I do not know either Rebus or Mr Taylor.  Indeed I did not know that there were claims management companies for tax avoidance schemes.  What intrigues me is how someone can be mis-sold a tax avoidance scheme.

Does the salesman say, “This is a great investment” and the dentist or whoever, buys it and suddenly discovers later that it enables him to seek to avoid tax too?  If so, would he not have invested if he had realised that it enabled him to try to avoid tax?  And, actually, no one is forced to seek to avoid tax.  If a person enters into a scheme or an investment that gives him the ability to seek to avoid tax, doing so has no tax effect whatsoever.  The individual has to make a claim for tax relief to HMRC – normally as part of his tax return.  I would not have thought it possible to unwittingly claim to reduce one’s tax bill.  And even if I am wrong, the individual could go to HMRC and say, “I am terribly sorry, I accidentally claimed this relief without realising it would reduce my tax bill; please ignore it”.  I am confident that HMRC would be willing to do just that.

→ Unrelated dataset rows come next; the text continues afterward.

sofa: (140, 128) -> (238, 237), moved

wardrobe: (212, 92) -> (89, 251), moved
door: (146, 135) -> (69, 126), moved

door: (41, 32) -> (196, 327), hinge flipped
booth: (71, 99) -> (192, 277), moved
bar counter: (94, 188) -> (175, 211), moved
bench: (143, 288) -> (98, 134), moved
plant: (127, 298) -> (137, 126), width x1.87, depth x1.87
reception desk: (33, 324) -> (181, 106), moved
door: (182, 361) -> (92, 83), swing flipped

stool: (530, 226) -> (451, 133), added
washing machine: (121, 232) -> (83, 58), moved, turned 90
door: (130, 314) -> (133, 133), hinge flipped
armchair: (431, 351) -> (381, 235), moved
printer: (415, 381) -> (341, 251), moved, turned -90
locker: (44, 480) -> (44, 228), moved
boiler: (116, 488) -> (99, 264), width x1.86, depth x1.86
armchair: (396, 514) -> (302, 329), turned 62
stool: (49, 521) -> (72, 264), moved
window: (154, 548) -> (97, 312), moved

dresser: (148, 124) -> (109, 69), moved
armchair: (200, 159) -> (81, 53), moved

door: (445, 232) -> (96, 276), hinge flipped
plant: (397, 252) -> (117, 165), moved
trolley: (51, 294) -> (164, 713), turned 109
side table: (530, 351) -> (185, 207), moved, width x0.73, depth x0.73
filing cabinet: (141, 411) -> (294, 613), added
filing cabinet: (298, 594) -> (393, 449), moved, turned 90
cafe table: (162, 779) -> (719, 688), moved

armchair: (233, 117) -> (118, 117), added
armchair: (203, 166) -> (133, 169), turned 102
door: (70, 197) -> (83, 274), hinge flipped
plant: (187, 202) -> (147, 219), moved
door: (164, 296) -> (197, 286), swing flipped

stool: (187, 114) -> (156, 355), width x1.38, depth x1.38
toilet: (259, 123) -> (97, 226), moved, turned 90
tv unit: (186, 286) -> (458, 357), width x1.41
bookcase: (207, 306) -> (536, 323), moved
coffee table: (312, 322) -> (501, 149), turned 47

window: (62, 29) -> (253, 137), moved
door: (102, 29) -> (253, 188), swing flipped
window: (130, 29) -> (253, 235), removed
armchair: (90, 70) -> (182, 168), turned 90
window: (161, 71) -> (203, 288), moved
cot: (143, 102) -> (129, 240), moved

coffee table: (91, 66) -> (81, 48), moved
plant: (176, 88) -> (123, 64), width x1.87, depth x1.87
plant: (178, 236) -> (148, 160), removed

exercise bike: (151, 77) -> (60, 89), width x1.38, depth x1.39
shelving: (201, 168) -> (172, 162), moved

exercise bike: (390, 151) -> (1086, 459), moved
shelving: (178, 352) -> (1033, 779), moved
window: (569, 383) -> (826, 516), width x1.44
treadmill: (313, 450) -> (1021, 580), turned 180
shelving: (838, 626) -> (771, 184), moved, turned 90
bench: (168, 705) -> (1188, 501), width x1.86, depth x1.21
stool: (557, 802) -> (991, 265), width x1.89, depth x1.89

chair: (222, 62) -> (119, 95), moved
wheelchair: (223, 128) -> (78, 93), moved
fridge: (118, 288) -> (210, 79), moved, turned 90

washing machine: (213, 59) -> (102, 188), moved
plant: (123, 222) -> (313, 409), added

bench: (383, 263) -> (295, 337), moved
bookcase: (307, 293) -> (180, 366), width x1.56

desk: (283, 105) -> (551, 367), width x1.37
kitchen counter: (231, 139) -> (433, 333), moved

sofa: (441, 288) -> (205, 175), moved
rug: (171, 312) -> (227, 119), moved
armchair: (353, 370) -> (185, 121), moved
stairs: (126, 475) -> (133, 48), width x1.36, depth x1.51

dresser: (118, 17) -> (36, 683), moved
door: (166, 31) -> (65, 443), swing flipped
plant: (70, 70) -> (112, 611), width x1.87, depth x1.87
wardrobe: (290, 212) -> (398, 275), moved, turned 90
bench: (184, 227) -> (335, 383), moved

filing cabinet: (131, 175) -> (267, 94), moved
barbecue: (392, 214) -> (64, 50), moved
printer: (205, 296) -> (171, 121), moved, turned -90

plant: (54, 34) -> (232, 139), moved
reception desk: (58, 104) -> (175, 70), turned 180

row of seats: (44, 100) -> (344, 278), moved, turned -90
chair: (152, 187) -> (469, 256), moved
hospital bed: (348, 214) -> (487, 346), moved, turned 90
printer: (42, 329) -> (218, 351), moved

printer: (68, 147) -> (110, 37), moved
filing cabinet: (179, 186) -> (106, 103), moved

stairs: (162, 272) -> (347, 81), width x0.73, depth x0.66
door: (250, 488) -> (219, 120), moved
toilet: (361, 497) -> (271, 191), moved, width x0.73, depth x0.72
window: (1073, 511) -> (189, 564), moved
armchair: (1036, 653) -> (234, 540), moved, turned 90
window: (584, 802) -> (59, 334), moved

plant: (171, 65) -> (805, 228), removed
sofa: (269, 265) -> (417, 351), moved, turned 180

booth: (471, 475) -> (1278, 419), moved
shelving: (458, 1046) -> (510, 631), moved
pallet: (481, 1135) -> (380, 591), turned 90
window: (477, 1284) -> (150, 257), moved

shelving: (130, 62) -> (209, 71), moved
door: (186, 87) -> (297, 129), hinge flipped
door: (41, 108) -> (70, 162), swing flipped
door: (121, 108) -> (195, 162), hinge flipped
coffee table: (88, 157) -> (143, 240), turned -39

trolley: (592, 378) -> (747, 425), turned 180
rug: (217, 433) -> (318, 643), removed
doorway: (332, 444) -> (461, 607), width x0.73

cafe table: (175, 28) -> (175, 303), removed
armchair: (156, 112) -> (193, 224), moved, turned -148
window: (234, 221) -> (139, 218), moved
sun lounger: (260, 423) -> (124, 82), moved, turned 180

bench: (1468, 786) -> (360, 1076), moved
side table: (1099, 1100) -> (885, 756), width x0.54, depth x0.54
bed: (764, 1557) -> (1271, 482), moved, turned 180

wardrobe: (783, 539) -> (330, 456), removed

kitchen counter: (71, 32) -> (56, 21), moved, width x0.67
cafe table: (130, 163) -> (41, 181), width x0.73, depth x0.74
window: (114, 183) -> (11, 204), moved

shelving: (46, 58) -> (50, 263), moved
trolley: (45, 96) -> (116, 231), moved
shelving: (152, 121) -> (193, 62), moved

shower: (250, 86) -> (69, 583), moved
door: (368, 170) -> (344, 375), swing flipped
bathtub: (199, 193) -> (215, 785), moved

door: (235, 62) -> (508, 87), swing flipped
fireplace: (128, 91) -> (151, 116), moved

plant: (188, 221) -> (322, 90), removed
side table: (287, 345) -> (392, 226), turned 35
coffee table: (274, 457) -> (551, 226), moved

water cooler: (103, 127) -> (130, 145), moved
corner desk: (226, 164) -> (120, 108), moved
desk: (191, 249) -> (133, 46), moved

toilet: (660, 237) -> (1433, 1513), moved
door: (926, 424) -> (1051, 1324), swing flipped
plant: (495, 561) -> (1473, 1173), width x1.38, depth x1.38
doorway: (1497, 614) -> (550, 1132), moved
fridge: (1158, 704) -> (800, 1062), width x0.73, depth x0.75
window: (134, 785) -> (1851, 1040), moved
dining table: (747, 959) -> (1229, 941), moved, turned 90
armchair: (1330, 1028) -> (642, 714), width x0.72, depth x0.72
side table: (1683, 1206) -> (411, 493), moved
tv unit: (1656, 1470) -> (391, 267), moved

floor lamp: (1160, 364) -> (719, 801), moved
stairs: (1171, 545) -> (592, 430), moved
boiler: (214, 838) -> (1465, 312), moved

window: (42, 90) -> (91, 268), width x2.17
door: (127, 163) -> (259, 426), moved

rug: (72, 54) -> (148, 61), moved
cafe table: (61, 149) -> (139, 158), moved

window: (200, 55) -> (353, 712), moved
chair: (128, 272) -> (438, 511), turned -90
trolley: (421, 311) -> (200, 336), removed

Does the salesman say, “This is a tax avoidance scheme for the likes of Gary Barlow and Jimmy Carr.  The government and HMRC want to encourage Joe Public to avoid tax so, although they may attack Gary and Jimmy, you are perfectly safe because everyone else is allowed to avoid tax if their income is less than £XXX a year”?  If so, that certainly looks like mis-selling.  But it also looks like an extremely improbable scenario.

Or does the salesman say, “Although this is clearly a blatant device to seek to avoid tax, don’t worry it is bound to work.  Although we have a counsel’s opinion spelling out a lot of risk areas, lawyers just do this to frighten people.  The reality is that there is no risk whatsoever”?  If so, I again agree that is mis-selling.  But this also looks an unlikely scenario to me.

Or is it that people go into a tax avoidance scheme, not with their eyes wide open but at least knowing that they are seeking to avoid tax, that tax avoidance is generally frowned upon by other members of Joe Public, and that there is no guarantee that a tax scheme will work?  That looks to me a very likely scenario.  But it doesn’t look like mis-selling.  I suspect that there may be a degree of downplaying the risks involved.  I suspect that even though the risks were explained, a taxpayer may have been mesmerised by the desire to avoid tax and did not take those risks on board.  But that does not look like mis-selling to me.

I am also puzzled who one claims against.  Most tax schemes are marketed by limited companies.  I think it unlikely that most such companies have significant assets, as a person who is clever enough to devise tax schemes is surely clever enough not to leave his fees exposed to creditors.  Claiming against someone with no assets seems somewhat pointless to me.

So I am intrigued as to what people are claiming and why.  I hope that those mis-selling cases end up in court in a few years’ time, as it will be fascinating to discover the motivation of the claimants.